Spanish authorities have revived plans to construct the late artist Eduardo Chillida’s vast, artificial cave inside a Canary Island mountain, despite concerns over potential damage to ancient engravings on the mountain’s summit.
Tindaya is a mountain near the Spanish town of La Oliva, on Fuerteventura in the Canary Islands. It is of special archaeological interest because of the number of rock carvings found there. Tindaya was a sacred place for the aboriginal people of Fuerteventura, who made more than 200 carvings, including “podomorphs” or sacred etchings resembling footprints. They were created by the Guanche people, also known as the “Majos”, who are thought to have migrated from North Africa. Intended to ward off evil spirits, the carvings may date to as early as the first century BCE.

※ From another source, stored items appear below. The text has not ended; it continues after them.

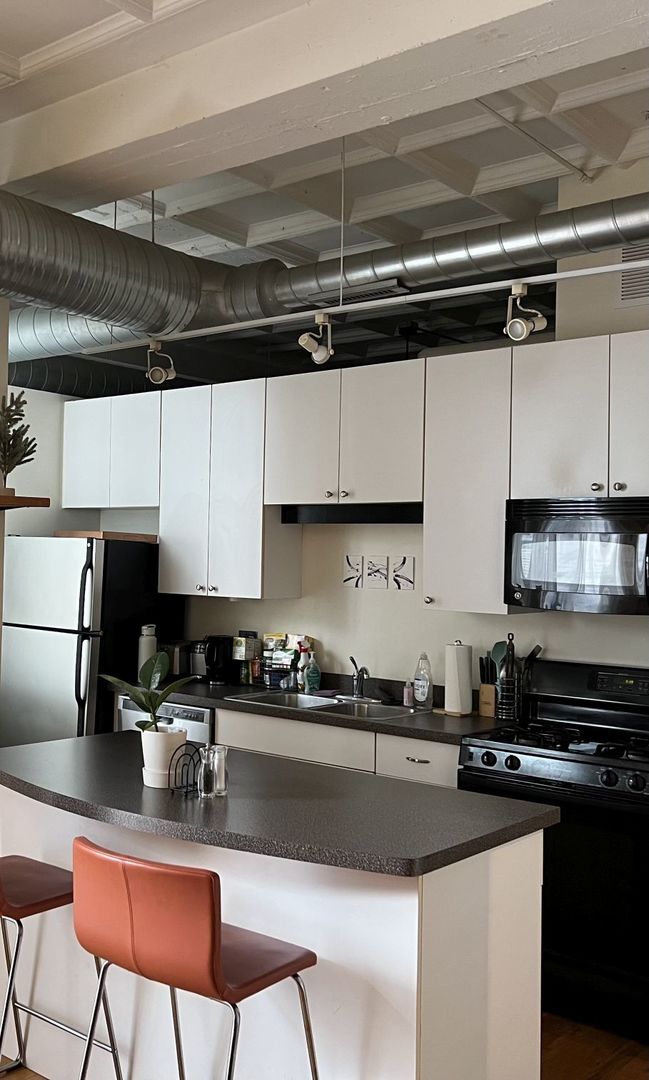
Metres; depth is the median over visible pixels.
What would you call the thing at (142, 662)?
bottle
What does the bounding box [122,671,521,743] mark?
countertop
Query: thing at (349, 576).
wall art
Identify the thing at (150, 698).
potted plant
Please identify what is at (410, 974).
kitchen island
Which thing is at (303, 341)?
spotlight
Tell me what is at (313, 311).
track rail
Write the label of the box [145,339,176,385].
spotlight
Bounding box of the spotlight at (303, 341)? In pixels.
[297,312,334,365]
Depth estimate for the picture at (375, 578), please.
5.14 m
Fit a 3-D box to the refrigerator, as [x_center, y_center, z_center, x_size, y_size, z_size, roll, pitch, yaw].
[-0.546,0.816,5.864,0.738,1.658,0.769,0,-1,44]
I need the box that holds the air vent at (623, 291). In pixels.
[618,242,648,306]
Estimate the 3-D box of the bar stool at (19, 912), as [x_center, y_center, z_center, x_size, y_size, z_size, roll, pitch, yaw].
[-0.507,1.140,2.947,0.481,0.962,0.520,0,-1,44]
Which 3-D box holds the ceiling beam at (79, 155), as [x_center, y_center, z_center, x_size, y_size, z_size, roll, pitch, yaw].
[0.559,-1.458,3.193,5.416,0.266,0.357,0,-1,44]
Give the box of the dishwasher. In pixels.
[118,697,214,746]
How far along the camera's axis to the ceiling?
4.61 m
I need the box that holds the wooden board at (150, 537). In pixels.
[54,530,158,541]
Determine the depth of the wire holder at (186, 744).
2.97 m
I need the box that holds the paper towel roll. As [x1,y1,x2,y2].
[443,640,473,715]
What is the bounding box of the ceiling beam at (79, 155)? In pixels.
[0,0,645,213]
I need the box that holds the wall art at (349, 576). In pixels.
[343,555,362,587]
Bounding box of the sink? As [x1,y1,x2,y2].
[227,688,422,720]
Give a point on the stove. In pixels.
(595, 762)
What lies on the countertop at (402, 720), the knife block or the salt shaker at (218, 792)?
the knife block
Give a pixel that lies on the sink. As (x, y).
(315, 700)
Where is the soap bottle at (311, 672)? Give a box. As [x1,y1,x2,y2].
[302,649,320,694]
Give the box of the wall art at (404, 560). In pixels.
[390,556,414,590]
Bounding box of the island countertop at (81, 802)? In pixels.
[0,730,558,878]
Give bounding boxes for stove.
[458,659,648,1048]
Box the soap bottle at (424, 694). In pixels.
[413,652,432,708]
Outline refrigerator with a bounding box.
[1,531,178,745]
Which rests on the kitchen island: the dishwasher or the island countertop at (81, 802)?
the island countertop at (81, 802)
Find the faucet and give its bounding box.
[347,655,370,699]
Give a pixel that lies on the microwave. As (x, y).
(529, 531)
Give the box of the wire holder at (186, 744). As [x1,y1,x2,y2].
[168,742,204,796]
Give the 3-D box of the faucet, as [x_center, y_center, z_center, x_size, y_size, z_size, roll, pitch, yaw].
[0.807,0.647,5.003,0.107,0.198,0.264,1,-1,-7]
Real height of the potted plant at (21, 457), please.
0.459 m
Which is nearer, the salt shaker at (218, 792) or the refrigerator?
the salt shaker at (218, 792)
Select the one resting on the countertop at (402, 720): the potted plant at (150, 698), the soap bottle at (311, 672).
the soap bottle at (311, 672)
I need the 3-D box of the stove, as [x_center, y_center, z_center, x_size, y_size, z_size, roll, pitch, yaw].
[1.513,1.089,3.975,0.776,1.172,0.707,0,-1,44]
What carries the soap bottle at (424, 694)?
on the countertop at (402, 720)
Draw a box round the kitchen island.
[0,779,549,1079]
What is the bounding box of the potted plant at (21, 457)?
[0,389,38,496]
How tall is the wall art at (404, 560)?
0.160 m
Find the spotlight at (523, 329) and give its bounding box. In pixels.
[503,281,547,341]
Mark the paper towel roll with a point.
(456, 680)
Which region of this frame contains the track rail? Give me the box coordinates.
[85,256,648,353]
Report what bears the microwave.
attached to the upper cabinet
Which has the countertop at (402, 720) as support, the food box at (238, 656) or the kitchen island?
the food box at (238, 656)
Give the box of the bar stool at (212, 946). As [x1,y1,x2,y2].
[70,836,320,1079]
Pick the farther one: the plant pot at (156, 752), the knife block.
the knife block
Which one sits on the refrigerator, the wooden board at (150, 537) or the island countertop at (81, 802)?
the wooden board at (150, 537)
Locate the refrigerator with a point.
(53, 642)
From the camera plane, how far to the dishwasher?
5.13 m
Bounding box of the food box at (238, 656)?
[232,634,260,684]
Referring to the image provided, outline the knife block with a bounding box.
[478,654,497,717]
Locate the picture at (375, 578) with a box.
[365,555,388,589]
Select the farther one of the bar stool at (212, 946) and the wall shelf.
the wall shelf
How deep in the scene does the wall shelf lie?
4.19 m
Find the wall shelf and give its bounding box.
[0,492,50,511]
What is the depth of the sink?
4.99 m
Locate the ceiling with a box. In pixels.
[0,0,647,271]
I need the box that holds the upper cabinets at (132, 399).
[60,331,646,617]
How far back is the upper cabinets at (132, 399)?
4.76 m
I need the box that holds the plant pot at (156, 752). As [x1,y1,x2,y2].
[141,724,188,788]
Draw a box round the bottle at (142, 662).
[137,623,157,678]
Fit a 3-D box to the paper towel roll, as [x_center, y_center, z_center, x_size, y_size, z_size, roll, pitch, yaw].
[1.178,0.597,4.639,0.148,0.305,0.147,0,-1,44]
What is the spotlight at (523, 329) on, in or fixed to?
attached to the track rail
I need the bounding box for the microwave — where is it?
[503,495,648,614]
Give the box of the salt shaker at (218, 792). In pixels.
[209,745,228,796]

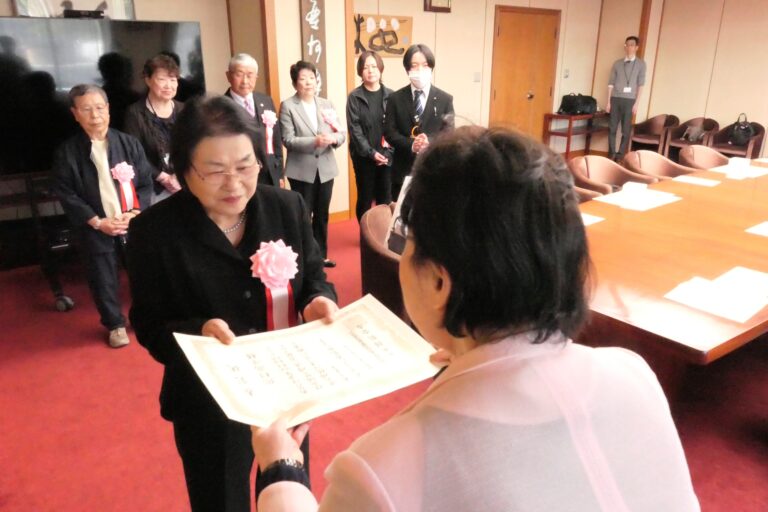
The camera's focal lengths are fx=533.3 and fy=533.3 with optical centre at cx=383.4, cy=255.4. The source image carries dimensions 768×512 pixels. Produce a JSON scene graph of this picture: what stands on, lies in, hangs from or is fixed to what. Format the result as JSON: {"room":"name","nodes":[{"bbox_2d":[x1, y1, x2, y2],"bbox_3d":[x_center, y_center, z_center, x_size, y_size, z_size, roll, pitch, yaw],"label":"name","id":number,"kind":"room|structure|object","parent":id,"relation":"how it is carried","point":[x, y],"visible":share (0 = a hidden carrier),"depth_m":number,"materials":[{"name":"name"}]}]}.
{"room":"office","nodes":[
{"label":"office","id":0,"kind":"room"},
{"bbox_2d":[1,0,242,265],"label":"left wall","id":1,"kind":"structure","parent":0,"point":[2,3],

Eduardo Chillida (1924-2002) was a Basque sculptor noted for his monumental abstract works. Chillida’s earliest sculptures concentrated on the human form, the later ones tending to be more massive and more abstract (although Chillida rejected the label “abstract”, preferring to call himself a “realist sculptor”).
The Tindaya project was born when Chillida came up with the idea of giving concrete form to a concept he had already explored in his alabaster sculpture “Moñtana vacía” (empty mountain): finding a real mountain which he could empty out to create a mystic space inside. Chillida planned to carve out a cube measuring about 50 metres in each direction, extracting 125,000 cubic metres of stone in the process. The space would be lit by two openings that allowed light to filter in with highly evocative effects and, at certain times of the year, provide unusual glimpses of the sun and the moon.

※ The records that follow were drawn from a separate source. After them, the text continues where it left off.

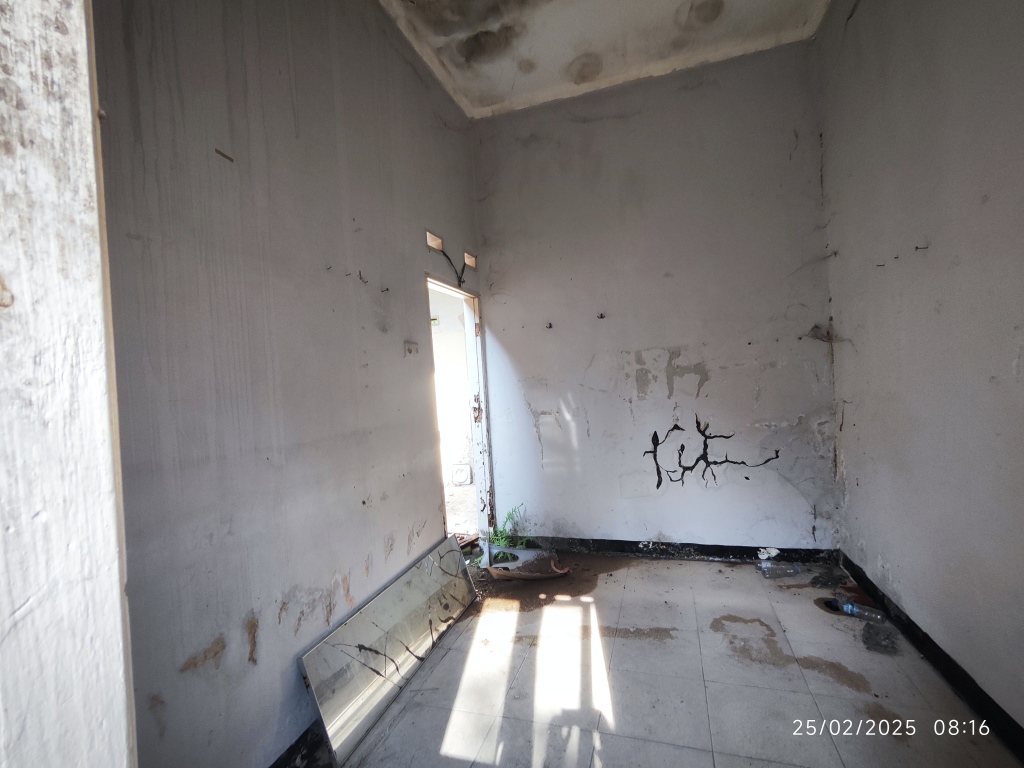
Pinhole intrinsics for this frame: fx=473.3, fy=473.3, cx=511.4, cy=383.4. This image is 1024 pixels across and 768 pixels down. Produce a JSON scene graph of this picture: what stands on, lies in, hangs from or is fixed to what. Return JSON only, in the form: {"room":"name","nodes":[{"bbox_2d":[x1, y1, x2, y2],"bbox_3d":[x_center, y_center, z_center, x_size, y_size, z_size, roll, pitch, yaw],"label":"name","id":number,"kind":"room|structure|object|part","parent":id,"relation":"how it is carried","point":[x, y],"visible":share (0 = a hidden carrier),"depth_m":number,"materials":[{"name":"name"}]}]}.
{"room":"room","nodes":[
{"label":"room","id":0,"kind":"room"},
{"bbox_2d":[0,0,137,767],"bbox_3d":[-0.800,-0.089,0.358,0.658,3.158,0.607,-3,1,17],"label":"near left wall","id":1,"kind":"structure","parent":0,"point":[56,78],"depth_m":0.53,"materials":[{"name":"white paint"}]},
{"bbox_2d":[92,0,484,767],"bbox_3d":[-0.760,-0.298,2.243,0.140,3.381,3.397,-3,1,17],"label":"left wall","id":2,"kind":"structure","parent":0,"point":[401,278],"depth_m":1.66,"materials":[{"name":"grey paint"}]},
{"bbox_2d":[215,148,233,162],"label":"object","id":3,"kind":"object","parent":2,"relation":"in","point":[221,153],"visible":0.96,"depth_m":1.57,"materials":[{"name":"brown"}]},
{"bbox_2d":[269,722,329,767],"bbox_3d":[-0.762,1.345,1.719,0.017,0.097,2.279,-3,1,17],"label":"baseboard","id":4,"kind":"structure","parent":2,"relation":"attached to","point":[293,751],"depth_m":1.72,"materials":[{"name":"black paint"}]},
{"bbox_2d":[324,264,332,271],"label":"nail","id":5,"kind":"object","parent":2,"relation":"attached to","point":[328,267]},
{"bbox_2d":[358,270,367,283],"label":"wall mark","id":6,"kind":"object","parent":2,"relation":"attached to","point":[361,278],"visible":0.98,"depth_m":2.25,"materials":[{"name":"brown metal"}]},
{"bbox_2d":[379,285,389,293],"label":"nail","id":7,"kind":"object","parent":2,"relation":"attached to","point":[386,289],"visible":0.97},
{"bbox_2d":[404,341,418,356],"bbox_3d":[-0.559,-0.191,2.657,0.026,0.080,0.113,-3,1,17],"label":"light switch","id":8,"kind":"object","parent":2,"relation":"attached to","point":[410,349],"visible":0.99,"depth_m":2.65,"materials":[{"name":"white plastic"}]},
{"bbox_2d":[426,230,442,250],"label":"vent opening","id":9,"kind":"object","parent":2,"relation":"in","point":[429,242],"visible":0.48,"depth_m":3.11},
{"bbox_2d":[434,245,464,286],"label":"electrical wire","id":10,"kind":"object","parent":2,"relation":"attached to","point":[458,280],"visible":0.9,"depth_m":3.32,"materials":[{"name":"black plastic"}]},
{"bbox_2d":[427,274,494,540],"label":"doorway","id":11,"kind":"object","parent":2,"relation":"in","point":[452,289],"visible":0.49,"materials":[{"name":"white paint"}]},
{"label":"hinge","id":12,"kind":"part","parent":11,"relation":"part of","materials":[{"name":"metal"}]},
{"bbox_2d":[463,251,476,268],"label":"vent opening","id":13,"kind":"object","parent":2,"relation":"in","point":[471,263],"visible":0.68,"depth_m":3.58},
{"bbox_2d":[378,0,829,118],"bbox_3d":[0.250,-2.149,1.495,2.705,0.128,4.501,-3,1,17],"label":"ceiling","id":14,"kind":"structure","parent":0,"point":[501,93],"depth_m":2.93,"materials":[{"name":"white paint"}]},
{"bbox_2d":[472,40,841,556],"bbox_3d":[0.941,-0.456,3.496,2.628,3.472,0.157,-3,1,17],"label":"back wall","id":15,"kind":"structure","parent":0,"point":[711,381],"depth_m":3.37,"materials":[{"name":"paint"}]},
{"bbox_2d":[545,321,552,329],"bbox_3d":[0.287,-0.447,3.661,0.041,0.054,0.053,-3,1,17],"label":"wall hook","id":16,"kind":"object","parent":15,"relation":"attached to","point":[550,325],"visible":0.98,"depth_m":3.66,"materials":[{"name":"metal"}]},
{"bbox_2d":[596,311,605,319],"bbox_3d":[0.658,-0.501,3.509,0.050,0.063,0.062,-3,1,17],"label":"wall hook","id":17,"kind":"object","parent":15,"relation":"attached to","point":[601,317],"visible":0.98,"depth_m":3.51,"materials":[{"name":"metal"}]},
{"bbox_2d":[523,536,842,565],"bbox_3d":[1.017,1.214,3.480,2.278,0.099,0.017,-3,1,17],"label":"baseboard","id":18,"kind":"structure","parent":15,"relation":"attached to","point":[738,551],"depth_m":3.40,"materials":[{"name":"black paint"}]},
{"bbox_2d":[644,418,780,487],"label":"cracks","id":19,"kind":"object","parent":15,"relation":"attached to","point":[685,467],"visible":0.98,"depth_m":3.36,"materials":[{"name":"black"}]},
{"bbox_2d":[329,551,1021,767],"bbox_3d":[0.397,1.376,1.528,2.731,0.104,4.810,-3,1,17],"label":"floor","id":20,"kind":"structure","parent":0,"point":[687,577],"depth_m":2.04,"materials":[{"name":"tile"}]},
{"bbox_2d":[298,534,478,764],"bbox_3d":[-0.509,1.189,2.349,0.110,0.393,1.328,-3,1,17],"label":"mirror","id":21,"kind":"object","parent":20,"relation":"on","point":[418,584],"visible":0.99,"depth_m":2.10,"materials":[{"name":"silver mirror"}]},
{"bbox_2d":[485,506,531,555],"bbox_3d":[-0.019,1.135,3.599,0.413,0.370,0.396,-3,1,17],"label":"green plant","id":22,"kind":"object","parent":20,"relation":"on","point":[501,536],"visible":0.68,"depth_m":3.60,"materials":[{"name":"green plant"}]},
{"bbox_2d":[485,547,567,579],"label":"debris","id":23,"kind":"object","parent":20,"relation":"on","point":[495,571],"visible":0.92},
{"bbox_2d":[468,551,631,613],"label":"dirt","id":24,"kind":"object","parent":20,"relation":"on","point":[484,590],"visible":0.74,"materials":[{"name":"brown soil"}]},
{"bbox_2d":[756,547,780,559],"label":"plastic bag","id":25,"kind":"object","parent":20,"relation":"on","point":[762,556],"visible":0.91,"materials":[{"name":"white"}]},
{"bbox_2d":[757,561,803,578],"bbox_3d":[1.725,1.193,3.042,0.286,0.079,0.085,-3,1,1],"label":"plastic bottle","id":26,"kind":"object","parent":20,"relation":"on","point":[774,571],"visible":0.99,"depth_m":3.02,"materials":[{"name":"clear plastic"}]},
{"bbox_2d":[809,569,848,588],"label":"debris","id":27,"kind":"object","parent":20,"relation":"on","point":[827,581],"visible":0.98,"depth_m":2.90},
{"bbox_2d":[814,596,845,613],"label":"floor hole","id":28,"kind":"object","parent":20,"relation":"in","point":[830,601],"visible":0.37,"depth_m":2.63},
{"bbox_2d":[836,597,887,622],"bbox_3d":[1.843,1.194,2.501,0.267,0.074,0.074,-2,1,44],"label":"plastic bottle","id":29,"kind":"object","parent":20,"relation":"on","point":[844,607],"visible":0.98,"depth_m":2.49,"materials":[{"name":"clear plastic"}]},
{"bbox_2d":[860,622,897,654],"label":"debris","id":30,"kind":"object","parent":20,"relation":"on","point":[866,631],"visible":0.96,"depth_m":2.27,"materials":[{"name":"grey"}]},
{"bbox_2d":[817,0,1023,742],"bbox_3d":[1.559,-0.459,1.186,0.158,3.483,4.034,-3,1,17],"label":"right wall","id":31,"kind":"structure","parent":0,"point":[940,248],"depth_m":1.94,"materials":[{"name":"paint"}]},
{"bbox_2d":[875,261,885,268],"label":"nail","id":32,"kind":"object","parent":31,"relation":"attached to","point":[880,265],"visible":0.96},
{"bbox_2d":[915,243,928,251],"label":"nail","id":33,"kind":"object","parent":31,"relation":"attached to","point":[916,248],"visible":0.95,"depth_m":1.95,"materials":[{"name":"brown metal"}]},
{"bbox_2d":[842,553,1023,758],"bbox_3d":[1.656,1.198,1.464,0.017,0.097,3.481,-3,1,17],"label":"baseboard","id":34,"kind":"structure","parent":31,"relation":"attached to","point":[933,652],"depth_m":1.96,"materials":[{"name":"black paint"}]},
{"label":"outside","id":35,"kind":"structure","parent":0,"visible":0},
{"bbox_2d":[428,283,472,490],"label":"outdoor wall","id":36,"kind":"structure","parent":35,"point":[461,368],"depth_m":6.33,"materials":[{"name":"white paint"}]},
{"bbox_2d":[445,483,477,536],"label":"outdoor ground","id":37,"kind":"structure","parent":35,"point":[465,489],"depth_m":5.09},
{"label":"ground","id":38,"kind":"structure","parent":35,"visible":0},
{"bbox_2d":[451,462,471,485],"bbox_3d":[-0.674,1.224,6.374,0.256,0.290,0.129,-3,1,17],"label":"power outlet","id":39,"kind":"object","parent":38,"relation":"on","point":[463,478],"visible":0.95,"depth_m":6.33,"materials":[{"name":"white"}]}
]}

As Chillida wrote in a letter to the press in 1996, “The idea was to create a sculpture that would protect the sacred mountain. The large space created in the heart of the mountain is invisible from the outside, but those who dare to venture within will see the sun and the moon from a hollow with no horizon.”
The project was never carried out, but recently, to the dismay of cultural, environmental and archaeological campaigners, it has again been given the go ahead following a meeting between Chillida’s family and the President of the Canary Islands, Paulino Rivero, and his environment minister Domingo Berriel. Chillida’s widow, Pilar Belzunce, has signed over the intellectual rights to her late husband’s plans so that a foundation can be established to manage and instigate the excavations.

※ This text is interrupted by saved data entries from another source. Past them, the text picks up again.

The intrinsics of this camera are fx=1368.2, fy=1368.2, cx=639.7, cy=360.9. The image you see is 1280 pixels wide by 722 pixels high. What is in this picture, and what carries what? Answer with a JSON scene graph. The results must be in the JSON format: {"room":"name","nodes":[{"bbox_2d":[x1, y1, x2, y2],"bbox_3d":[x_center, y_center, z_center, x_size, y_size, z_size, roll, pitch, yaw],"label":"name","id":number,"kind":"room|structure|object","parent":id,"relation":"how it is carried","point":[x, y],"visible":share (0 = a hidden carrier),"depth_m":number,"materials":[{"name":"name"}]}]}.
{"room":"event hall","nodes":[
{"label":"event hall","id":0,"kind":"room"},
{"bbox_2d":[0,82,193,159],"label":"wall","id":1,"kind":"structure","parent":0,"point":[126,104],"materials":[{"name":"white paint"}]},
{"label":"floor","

People opposing the project argue it is likely to damage the ancient rock carvings, located just 70 metres from the proposed site. Margarita Díaz-Andreu, an archaeologist from Durham University who specialises in prehistory, says: “It was by marking the mountain that the indigenous inhabitants endowed Tindaya with meaning. Cultural landscapes such as this have a universal value and should be protected, particularly in areas like the Canary Islands which have already experienced a high degree of destruction due to the tourist industry.”
It’s likely that, with due care and attention, there is room for both. What we shall never know is what the Guanche people would have made of men moving mountains.